CG0812_BailOutMoney

American Manufacturing Can Bail Us Out

Dec. 8, 2008
Without Enabling the Companies Below $500 Million, the American and Global Economic Recovery Is Simply Not Possible

Read Charlie Gifford's blog... Hitchhiking Through Manufacturing

By Charlie Gifford, 21st Century Manufacturing Solutions LLC

We all know the American economy is in trouble. That’s old news. The question now is what do we do about it. Politicians and economists of all stripes have their pet solutions, but in the end, we must look to American manufacturing to dig the world out of the hole we’re in. This is the bottom line: Americans need higher paying jobs to support the global economy.

The individual manufacturing worker must dramatically (not incrementally) increase his or her productivity and value to the business (again)—and must be rewarded or punished accordingly.

How? American manufacturing plants must be able assume a new pull role in the global supply chain. They must be able to reconfigure resource setup and metrics to match changing market demand. The 21st-century American manufacturing plant and its workers must become a profit, not a cost center, driving the creation of global markets. The profit margin and compensation must be determined based on the maturity of the product, customer and market, not on some Wall Street hypothetical that starves plants with short-term metrics and forces managers into destructive short-term decisions.

Achieving this requires leaving the beaten paths of the last few decades. Major global manufacturers now must invest in their American plants to enable and secure their entire global supply chains. They must develop technology-based, adaptable knowledge workers, who explicitly know their supply chain roles and are compensated (or not) based on their performance metrics. Yes, this requires unions to wake up to global reality.

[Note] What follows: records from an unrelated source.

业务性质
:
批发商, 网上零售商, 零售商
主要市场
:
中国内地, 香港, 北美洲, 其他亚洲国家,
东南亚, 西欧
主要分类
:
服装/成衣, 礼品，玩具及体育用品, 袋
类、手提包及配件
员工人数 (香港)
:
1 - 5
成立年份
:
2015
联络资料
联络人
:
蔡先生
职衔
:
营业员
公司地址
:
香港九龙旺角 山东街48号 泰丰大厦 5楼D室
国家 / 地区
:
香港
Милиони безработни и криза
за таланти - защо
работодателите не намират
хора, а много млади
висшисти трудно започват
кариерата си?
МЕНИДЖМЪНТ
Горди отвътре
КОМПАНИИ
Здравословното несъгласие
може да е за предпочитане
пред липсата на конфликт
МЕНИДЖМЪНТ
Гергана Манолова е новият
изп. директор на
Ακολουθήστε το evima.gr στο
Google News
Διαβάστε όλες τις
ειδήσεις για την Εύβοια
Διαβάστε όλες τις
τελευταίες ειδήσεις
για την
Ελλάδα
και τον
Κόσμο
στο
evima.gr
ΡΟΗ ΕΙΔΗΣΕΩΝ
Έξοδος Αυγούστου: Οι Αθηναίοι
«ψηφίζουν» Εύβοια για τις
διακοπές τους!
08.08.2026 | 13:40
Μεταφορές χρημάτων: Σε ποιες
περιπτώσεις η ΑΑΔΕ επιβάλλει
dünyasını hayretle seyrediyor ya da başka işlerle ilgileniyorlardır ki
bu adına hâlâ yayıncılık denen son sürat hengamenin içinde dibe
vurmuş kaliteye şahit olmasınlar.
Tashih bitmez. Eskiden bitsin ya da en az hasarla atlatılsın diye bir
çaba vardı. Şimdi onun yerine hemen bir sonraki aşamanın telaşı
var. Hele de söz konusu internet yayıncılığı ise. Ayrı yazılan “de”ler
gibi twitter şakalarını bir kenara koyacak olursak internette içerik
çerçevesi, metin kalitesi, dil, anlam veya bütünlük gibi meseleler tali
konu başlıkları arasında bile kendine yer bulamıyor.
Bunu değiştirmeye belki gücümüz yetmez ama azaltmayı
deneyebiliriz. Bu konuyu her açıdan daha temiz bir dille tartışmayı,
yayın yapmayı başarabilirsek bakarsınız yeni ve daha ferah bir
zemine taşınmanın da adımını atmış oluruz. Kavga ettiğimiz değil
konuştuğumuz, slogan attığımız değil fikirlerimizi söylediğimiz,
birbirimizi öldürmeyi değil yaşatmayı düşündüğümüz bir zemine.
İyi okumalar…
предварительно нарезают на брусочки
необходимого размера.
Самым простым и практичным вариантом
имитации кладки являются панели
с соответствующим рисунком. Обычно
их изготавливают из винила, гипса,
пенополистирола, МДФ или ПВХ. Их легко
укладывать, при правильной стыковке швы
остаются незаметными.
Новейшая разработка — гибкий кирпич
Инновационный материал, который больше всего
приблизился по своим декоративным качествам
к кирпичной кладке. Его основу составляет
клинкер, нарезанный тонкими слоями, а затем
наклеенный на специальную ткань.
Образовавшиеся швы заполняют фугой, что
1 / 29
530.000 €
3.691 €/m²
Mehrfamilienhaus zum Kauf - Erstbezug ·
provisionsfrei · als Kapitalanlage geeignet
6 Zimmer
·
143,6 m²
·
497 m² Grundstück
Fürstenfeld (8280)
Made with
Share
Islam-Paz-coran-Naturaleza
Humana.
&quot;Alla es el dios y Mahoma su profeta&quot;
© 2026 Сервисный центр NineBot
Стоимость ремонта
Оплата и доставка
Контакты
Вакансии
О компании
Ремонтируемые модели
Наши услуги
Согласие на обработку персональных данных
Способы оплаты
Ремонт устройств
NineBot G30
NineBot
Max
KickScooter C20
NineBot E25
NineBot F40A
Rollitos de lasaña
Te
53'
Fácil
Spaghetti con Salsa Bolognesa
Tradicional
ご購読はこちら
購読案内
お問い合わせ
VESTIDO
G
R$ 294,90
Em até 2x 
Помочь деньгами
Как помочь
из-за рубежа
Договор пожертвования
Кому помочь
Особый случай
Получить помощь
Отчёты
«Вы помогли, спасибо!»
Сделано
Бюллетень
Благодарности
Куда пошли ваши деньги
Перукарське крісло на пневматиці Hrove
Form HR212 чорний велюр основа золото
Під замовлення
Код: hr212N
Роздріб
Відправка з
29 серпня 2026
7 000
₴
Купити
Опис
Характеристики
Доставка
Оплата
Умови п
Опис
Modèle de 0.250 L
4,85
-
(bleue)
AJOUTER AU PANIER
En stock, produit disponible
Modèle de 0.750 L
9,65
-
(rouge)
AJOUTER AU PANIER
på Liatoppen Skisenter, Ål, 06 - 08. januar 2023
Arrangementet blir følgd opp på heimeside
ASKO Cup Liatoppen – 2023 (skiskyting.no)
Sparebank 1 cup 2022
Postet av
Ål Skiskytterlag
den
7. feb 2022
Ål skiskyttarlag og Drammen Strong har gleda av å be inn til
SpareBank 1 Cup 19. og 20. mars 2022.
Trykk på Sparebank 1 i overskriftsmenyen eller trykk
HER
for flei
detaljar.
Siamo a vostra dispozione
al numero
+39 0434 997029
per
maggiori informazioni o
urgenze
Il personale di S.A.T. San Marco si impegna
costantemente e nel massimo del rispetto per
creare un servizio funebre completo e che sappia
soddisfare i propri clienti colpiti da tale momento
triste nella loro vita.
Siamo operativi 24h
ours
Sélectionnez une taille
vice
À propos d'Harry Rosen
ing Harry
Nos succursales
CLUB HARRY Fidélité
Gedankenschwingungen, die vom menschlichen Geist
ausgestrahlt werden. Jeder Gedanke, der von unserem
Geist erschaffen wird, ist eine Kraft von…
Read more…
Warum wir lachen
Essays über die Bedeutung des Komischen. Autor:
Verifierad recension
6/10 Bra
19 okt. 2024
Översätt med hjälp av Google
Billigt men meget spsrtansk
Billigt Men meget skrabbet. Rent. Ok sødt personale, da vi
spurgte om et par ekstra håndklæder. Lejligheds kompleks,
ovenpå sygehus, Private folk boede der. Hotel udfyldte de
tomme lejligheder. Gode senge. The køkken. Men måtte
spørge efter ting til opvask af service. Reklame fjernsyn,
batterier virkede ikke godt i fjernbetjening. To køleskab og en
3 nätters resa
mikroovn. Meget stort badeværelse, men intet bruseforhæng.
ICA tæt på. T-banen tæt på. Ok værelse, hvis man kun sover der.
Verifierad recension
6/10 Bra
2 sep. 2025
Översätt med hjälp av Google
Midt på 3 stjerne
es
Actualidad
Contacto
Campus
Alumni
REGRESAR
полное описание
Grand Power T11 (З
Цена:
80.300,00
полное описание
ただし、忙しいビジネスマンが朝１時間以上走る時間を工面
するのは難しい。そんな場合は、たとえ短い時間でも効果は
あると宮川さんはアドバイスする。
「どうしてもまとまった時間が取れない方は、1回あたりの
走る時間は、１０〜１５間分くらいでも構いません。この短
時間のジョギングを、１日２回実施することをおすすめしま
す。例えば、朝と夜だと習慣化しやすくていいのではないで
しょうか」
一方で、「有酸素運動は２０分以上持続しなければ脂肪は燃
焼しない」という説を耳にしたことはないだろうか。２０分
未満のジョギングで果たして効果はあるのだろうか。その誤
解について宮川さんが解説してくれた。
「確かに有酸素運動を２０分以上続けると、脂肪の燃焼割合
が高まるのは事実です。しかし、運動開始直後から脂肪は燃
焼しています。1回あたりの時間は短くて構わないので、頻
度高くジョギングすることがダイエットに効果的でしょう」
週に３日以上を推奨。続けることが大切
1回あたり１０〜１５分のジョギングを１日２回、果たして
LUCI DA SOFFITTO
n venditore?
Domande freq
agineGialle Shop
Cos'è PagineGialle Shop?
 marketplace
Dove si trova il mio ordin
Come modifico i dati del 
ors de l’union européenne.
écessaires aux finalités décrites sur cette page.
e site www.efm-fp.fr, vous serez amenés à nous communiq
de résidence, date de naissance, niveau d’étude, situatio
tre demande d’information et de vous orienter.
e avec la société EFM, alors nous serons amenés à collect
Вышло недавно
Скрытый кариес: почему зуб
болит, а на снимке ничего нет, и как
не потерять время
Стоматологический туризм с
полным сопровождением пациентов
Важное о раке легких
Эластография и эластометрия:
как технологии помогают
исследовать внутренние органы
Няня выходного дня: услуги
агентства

Looking at the plant worker in isolation is no longer possible. The compensation of the 21st-century knowledge worker must be based on performance to the profit contribution margin of the company. These requirements need alignment to (or creation of) the metrics from the market potential, supply chain, plant capabilities and financial expectations. This is currently a black art, but it must be demystified immediately.

Most American managers and executives are overly obsessed with efficiency and cost of the isolated process, not the actual effectiveness of the plant workflows and capabilities within the globally distributed supply chain.  They manage by department metrics, not process metrics.

The U.S. manufacturing base is currently far too linear, manual and monolithic. It hasn’t been truly modernized since the buildup for the Vietnam War., with the exception of some improvement during the 1980s. Many companies have moved linear manufacturing overseas to lower the labor costs of their monolithic, make-to-stock product lines. 

However, old-fashioned retooling is not the answer. American investment should not be in equipment, as many monolithic thinkers believe! Significant investment must be made in intelligent, knowledge-based manufacturing systems to support adaptive manufacturing for diverse, make-to-order product lines.

Presently, more than 85% of plants still are paper-based, with disparate, stand-alone solutions for production, quality, maintenance and inventory management. We must cross Moore’s Chasm and mature manufacturing IT technologies and methods now!

Current manufacturing operations management (MOM) systems, unfortunately, are very departmentalized, and based on dissimilar information models with custom interfaces and reports and misaligned metrics.

The resulting manufacturing communication breakdowns not only reduce the efficiency of the make-to-stock plant, but also make the effectiveness of changeover for make-to-order financially unjustifiable.

Another major constraint is that the emerging MOM solutions are based on workflow configurations. However, the MOM price must come down, so these solutions are available to American Tier 2 to Tier 4 mid- and small-market suppliers, so that the big guys stop moving their operations and their suppliers overseas. Any government bailout of the auto industry must support this goal or it fails. Without enabling companies below $500 million,  American and global economic recovery isn’t possible. But it’s truly impossible without some real leadership, vision, cooperation and courage from American manufacturing executives.

In addition, American workers must become knowledge workers that seamlessly interact with adaptive manufacturing systems. The bottom line here is that systems don’t make plants more efficient or even effective—flexible people and workflow processes do it.

For this to actually work, manufacturing organizations must consolidate the all their manufacturing IT systems into one new, autonomous MOM architecture and organization. It must exclusively control and optimize manufacturing operations, workflow. metrics, construction and supply chain connections, as well as oversee design, implementation and ownership of the life cycle.

To make adaptive MOM solutions truly assessable to the 250,000 mid- and small American manufacturers, the following risk-sharing methods should be applied:

  • Performance-based contracting with software vendors and system integrators;
  • An application service provider model for adaptive operations;
  • Adoption of application leasing programs to move fiscal capital expenditures to monthly operations expenditure.

We need leaders with real courage who are not afraid of risk and who understand that small failures and post-event analysis are part of the path to success. Effectiveness, not efficiency, is the key 21st-century manufacturing in America.

You, as process control engineers, plant managers or COOs, need to protect your jobs now by finding the courage to make a brave decision to drive adaptive manufacturing business processes, operations processes, organizational change, skill set upgrades and systems proactively into your companies before it is too late.   Your challenge, should you choose to accept it, is to become an agent of change.